A number of companies operated by AXIS Capital Holdings are seeking re-insurance through the catastrophe bond market.
They are the ceding insurers in a cat bond deal that one market source familiar with the transaction said should come in near $200 million.
Standard & Poor’s has given the deal a preliminary rating of ‘BB-(sf).’ The expected maturity is three years.
With Aon Benfield Securities as the sole bookrunner, the transaction is being issued through a vehicle called Northshore Re.
The bond covers losses in defined geographic area from natural disasters such as hurricanes or earthquake, as identified by the property claims services (PCS) division of Insurance Services Office.
The rating basically reflects that chance that an event takes place and triggers losses. The probability is determined based on models drawn up by AIR Worldwide Corp (AIR).
The deal might not fully repay investors if a trigger is tripped. The triggers are based on modified PCS index-based industry losses, as opposed to indemnities.
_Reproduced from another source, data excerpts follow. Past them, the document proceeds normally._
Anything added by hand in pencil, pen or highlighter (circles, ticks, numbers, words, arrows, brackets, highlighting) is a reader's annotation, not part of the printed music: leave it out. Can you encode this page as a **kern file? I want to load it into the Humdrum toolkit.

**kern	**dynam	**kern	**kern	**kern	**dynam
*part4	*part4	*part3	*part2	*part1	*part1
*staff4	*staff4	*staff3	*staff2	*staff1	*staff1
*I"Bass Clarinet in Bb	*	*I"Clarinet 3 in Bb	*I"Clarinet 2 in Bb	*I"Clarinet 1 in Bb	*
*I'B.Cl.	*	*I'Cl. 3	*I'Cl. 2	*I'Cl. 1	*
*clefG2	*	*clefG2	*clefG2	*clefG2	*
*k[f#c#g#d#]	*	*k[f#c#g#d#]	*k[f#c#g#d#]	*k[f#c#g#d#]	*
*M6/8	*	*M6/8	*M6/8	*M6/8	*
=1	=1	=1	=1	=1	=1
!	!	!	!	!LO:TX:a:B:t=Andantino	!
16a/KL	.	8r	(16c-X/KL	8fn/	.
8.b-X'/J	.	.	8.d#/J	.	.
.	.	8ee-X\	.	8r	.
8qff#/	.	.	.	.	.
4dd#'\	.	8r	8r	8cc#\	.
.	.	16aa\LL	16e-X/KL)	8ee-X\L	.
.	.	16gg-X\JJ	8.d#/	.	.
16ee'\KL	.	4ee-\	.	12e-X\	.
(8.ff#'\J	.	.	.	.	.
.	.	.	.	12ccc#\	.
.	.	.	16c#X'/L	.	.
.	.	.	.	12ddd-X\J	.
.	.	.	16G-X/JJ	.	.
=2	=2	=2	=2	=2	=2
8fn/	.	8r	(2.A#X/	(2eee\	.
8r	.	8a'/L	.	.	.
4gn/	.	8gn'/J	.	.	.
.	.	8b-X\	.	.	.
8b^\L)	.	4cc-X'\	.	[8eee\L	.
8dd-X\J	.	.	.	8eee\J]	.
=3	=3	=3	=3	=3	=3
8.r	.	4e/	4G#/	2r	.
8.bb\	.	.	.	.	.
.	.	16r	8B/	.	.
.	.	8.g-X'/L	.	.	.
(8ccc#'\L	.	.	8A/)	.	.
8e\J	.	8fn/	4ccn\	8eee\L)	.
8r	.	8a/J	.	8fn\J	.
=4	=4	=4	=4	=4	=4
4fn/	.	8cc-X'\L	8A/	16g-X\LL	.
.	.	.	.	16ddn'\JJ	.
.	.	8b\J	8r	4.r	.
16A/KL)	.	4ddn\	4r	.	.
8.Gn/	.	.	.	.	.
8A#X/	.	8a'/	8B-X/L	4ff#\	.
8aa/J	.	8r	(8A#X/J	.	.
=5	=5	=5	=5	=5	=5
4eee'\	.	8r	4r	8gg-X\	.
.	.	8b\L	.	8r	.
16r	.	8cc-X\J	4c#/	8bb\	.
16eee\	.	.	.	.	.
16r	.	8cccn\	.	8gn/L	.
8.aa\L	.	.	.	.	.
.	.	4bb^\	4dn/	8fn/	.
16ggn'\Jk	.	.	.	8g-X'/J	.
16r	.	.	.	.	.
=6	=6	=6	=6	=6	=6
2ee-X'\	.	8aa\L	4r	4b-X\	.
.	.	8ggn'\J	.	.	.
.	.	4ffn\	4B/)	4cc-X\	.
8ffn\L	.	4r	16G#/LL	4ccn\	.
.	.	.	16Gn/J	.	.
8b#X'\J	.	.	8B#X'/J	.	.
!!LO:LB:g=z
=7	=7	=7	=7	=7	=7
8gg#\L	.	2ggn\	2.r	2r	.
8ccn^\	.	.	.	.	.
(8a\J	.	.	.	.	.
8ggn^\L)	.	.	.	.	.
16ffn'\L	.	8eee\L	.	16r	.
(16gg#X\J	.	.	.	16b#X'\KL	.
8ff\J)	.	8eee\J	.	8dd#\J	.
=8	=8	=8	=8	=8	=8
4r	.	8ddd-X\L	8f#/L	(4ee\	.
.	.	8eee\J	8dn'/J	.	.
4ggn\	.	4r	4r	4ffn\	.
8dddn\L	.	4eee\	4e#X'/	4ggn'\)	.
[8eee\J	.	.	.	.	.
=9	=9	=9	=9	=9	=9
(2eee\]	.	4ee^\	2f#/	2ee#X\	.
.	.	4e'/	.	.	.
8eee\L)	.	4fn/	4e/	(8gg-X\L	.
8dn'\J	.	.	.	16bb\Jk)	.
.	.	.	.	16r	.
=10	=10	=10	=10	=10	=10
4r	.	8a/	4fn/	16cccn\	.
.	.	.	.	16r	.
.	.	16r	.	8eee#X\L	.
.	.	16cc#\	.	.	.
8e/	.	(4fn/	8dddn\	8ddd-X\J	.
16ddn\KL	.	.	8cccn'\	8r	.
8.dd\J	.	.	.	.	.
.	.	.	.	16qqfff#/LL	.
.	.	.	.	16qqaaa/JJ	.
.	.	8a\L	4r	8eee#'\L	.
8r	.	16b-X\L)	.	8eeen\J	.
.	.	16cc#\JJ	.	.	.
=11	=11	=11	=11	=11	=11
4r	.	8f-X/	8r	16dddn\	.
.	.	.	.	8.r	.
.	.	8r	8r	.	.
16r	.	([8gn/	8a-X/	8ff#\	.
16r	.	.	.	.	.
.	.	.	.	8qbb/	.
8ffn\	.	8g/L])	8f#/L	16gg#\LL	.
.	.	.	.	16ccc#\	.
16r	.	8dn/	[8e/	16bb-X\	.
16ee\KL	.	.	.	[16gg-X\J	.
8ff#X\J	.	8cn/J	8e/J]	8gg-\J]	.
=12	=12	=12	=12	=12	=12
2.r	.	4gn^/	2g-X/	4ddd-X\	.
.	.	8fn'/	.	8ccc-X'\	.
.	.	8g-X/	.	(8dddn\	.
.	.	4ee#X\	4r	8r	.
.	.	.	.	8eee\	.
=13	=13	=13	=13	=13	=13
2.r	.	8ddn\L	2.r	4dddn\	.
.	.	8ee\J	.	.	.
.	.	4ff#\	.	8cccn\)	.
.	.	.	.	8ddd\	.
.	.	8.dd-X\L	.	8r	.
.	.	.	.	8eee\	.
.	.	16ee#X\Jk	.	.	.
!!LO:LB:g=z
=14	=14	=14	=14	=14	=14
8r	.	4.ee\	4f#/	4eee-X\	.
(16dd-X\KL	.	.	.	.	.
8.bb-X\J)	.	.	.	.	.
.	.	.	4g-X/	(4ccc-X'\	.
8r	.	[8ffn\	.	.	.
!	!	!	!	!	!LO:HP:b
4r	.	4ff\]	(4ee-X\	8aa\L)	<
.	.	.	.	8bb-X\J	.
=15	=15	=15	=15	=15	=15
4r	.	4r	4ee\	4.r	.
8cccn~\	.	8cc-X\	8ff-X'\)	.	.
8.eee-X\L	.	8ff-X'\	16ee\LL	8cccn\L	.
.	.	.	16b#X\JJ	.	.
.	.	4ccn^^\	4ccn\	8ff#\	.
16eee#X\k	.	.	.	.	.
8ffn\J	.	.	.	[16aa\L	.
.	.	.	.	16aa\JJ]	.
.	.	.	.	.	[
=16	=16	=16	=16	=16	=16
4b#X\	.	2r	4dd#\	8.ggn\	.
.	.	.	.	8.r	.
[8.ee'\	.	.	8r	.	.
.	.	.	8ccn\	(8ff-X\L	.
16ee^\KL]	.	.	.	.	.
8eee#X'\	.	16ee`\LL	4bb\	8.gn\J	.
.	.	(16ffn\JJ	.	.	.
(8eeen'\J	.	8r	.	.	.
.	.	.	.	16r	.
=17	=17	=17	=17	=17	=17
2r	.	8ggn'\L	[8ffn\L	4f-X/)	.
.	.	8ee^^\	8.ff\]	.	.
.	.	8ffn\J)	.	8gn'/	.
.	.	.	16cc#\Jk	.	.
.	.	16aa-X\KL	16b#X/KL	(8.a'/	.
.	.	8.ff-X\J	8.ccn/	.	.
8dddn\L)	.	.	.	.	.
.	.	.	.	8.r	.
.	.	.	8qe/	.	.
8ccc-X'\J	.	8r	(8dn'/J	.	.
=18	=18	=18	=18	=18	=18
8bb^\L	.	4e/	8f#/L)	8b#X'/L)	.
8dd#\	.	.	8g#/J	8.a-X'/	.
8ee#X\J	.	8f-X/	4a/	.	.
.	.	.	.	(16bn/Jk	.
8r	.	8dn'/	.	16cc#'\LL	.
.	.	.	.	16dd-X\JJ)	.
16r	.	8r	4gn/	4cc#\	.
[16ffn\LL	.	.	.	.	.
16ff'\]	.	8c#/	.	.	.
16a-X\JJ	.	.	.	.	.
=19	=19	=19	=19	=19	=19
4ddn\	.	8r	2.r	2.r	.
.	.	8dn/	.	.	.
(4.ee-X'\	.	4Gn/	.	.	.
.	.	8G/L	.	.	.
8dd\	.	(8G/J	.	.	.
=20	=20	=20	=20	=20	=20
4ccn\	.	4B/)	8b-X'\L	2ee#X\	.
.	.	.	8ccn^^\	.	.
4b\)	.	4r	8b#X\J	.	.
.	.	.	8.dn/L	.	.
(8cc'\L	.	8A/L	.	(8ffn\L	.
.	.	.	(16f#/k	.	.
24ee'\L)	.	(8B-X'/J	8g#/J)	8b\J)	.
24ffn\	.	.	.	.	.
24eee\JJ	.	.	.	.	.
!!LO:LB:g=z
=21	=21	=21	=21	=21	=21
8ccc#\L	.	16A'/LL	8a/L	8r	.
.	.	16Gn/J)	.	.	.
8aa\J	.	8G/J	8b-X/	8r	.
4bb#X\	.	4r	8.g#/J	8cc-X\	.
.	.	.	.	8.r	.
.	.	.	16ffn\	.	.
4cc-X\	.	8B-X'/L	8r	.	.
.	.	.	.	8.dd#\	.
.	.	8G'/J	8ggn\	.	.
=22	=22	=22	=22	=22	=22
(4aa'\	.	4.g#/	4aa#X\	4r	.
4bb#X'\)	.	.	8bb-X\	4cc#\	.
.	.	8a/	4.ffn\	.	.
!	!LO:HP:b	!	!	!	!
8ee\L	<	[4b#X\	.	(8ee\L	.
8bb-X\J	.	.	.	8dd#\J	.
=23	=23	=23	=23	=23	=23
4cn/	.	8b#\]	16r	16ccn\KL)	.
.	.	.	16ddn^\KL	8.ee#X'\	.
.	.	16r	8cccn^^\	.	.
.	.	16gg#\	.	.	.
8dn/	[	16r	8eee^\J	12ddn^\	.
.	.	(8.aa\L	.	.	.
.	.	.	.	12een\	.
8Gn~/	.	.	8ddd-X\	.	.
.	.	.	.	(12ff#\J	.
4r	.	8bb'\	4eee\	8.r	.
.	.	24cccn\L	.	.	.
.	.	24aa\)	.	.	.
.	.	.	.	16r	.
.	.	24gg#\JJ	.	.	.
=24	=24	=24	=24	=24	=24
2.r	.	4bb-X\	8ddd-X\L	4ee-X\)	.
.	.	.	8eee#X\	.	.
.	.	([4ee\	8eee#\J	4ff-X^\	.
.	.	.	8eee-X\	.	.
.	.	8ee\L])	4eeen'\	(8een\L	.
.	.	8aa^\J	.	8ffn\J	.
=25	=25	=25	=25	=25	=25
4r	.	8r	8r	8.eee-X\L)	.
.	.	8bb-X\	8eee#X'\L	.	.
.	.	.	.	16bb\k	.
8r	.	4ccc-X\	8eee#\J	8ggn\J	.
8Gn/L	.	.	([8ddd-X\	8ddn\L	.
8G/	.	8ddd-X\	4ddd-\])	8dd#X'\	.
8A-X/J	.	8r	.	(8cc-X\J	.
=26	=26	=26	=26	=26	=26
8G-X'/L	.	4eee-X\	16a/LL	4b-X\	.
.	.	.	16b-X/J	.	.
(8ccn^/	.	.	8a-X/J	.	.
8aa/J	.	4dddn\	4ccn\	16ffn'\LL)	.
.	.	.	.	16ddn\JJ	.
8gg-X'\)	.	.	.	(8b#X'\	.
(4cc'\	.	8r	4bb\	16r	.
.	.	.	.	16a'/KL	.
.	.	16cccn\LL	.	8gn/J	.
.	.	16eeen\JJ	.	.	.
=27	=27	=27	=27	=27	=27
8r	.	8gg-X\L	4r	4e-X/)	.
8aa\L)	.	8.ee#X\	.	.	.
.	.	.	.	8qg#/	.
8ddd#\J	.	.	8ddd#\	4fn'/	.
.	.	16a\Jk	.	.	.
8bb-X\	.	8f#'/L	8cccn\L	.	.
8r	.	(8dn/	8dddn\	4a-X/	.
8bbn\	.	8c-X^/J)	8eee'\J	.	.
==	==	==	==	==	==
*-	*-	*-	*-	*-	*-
The latter tend to have a lower threshold and would therefore carry more risk for bondholders.
On the other hand, S&P pointed out that, notwithstanding AIR’s deep database, information on industry losses is not as strong as in some indemnity deals in which the ceding insurance company has good data on all its exposures.
The agency noted that AXIS has “a high risk position primarily due to the potential volatility in its capital and earnings arising from its substantial exposure to property catastrophe and terrorism risks.”
The bond covers losses from hurricanes in over 30 states, including Hawaii, as well as losses from earthquakes in all 50 states and the District of Columbia.
Cat bonds entered the mainstream consciousness a few weeks ago when New York's Metropolitan Transportation Authority announced it was doing a deal. That transaction was upsized to $200 million from $125 million and priced at 450 basis points over Money Market Treasury Fund earnings.